Staram się wrzucać w to swoje inspiracje, swój styl. Nie zawsze jest to dobrze odebrane. Tak jak moja epka – przyznaje artysta, nawiązując do ostatniego wydawnictwa.

Rozczarowujący odbiór „Trapollo”?

Sześć tygodni po premierze teledysk do kawałka „Trapollo” Żabsona wyświetlono na YouTube 5,5 mln razy. To świetny wynik, choć Żabson miał w karierze lepsze i nie ukrywa, że jest nieco rozczarowany. – Spodziewałem się lepszego odbioru kawałka „Trapollo”. Liczyłem na ten kawałek bardzo, szczególnie na ten teledysk. Nie jest on tak popularny jak kawałki z mojej poprzedniej płyty – ocenia.
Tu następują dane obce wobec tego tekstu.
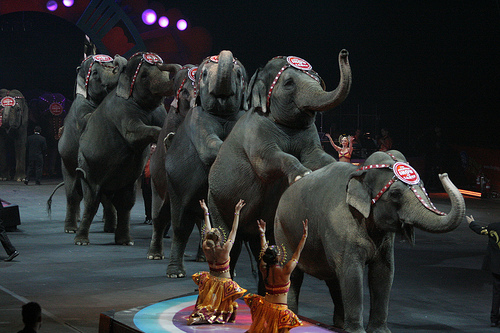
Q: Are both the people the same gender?
A: No, they are both male and female.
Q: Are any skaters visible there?
A: No, there are no skaters.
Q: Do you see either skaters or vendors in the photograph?
A: No, there are no skaters or vendors.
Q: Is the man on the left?
A: Yes, the man is on the left of the image.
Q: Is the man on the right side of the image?
A: No, the man is on the left of the image.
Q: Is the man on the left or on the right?
A: The man is on the left of the image.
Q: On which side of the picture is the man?
A: The man is on the left of the image.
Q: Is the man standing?
A: Yes, the man is standing.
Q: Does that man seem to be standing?
A: Yes, the man is standing.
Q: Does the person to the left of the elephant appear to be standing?
A: Yes, the man is standing.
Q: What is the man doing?
A: The man is standing.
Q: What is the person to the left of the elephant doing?
A: The man is standing.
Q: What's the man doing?
A: The man is standing.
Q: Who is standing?
A: The man is standing.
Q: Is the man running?
A: No, the man is standing.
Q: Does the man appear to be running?
A: No, the man is standing.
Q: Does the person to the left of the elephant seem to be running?
A: No, the man is standing.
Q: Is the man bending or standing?
A: The man is standing.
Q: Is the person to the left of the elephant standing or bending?
A: The man is standing.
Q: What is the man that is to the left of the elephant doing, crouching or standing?
A: The man is standing.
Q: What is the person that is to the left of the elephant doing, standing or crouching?
A: The man is standing.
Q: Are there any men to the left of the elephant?
A: Yes, there is a man to the left of the elephant.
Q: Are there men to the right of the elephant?
A: No, the man is to the left of the elephant.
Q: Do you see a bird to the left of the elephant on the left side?
A: No, there is a man to the left of the elephant.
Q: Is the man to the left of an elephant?
A: Yes, the man is to the left of an elephant.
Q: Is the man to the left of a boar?
A: No, the man is to the left of an elephant.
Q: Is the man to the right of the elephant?
A: No, the man is to the left of the elephant.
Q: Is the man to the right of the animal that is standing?
A: No, the man is to the left of the elephant.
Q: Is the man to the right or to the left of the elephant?
A: The man is to the left of the elephant.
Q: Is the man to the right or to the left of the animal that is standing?
A: The man is to the left of the elephant.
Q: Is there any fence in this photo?
A: No, there are no fences.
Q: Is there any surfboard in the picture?
A: No, there are no surfboards.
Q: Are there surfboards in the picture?
A: No, there are no surfboards.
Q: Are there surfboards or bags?
A: No, there are no surfboards or bags.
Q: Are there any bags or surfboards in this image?
A: No, there are no surfboards or bags.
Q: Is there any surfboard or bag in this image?
A: No, there are no surfboards or bags.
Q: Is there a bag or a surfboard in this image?
A: No, there are no surfboards or bags.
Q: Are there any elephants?
A: Yes, there is an elephant.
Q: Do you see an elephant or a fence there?
A: Yes, there is an elephant.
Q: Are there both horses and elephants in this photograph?
A: No, there is an elephant but no horses.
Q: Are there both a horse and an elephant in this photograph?
A: No, there is an elephant but no horses.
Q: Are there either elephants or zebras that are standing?
A: Yes, the elephant is standing.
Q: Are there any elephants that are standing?
A: Yes, there is an elephant that is standing.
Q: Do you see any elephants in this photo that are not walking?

Kiedy Gargamel stwierdza, że być może jest to kwestia odrobinę kiczowatego klipu, Żabson z rozbrajającą szczerością stwierdza: – Ja jestem w tym specem od początku. Chodzę na linii kiczu, nad urwiskiem. I jeszcze nie spadłem. Jaram się tym, bo uważam, że sztuka jest trochę od tego, by komentować i robić sobie żarty z rzeczywistości. Artysta przedstawia także własną teorię związaną z odbiorem klipu. – Mógł się nie przyjąć, bo jest wesoły. Niepopularnym jest mówienie o tym, że jest fajnie i że mi jest fajnie.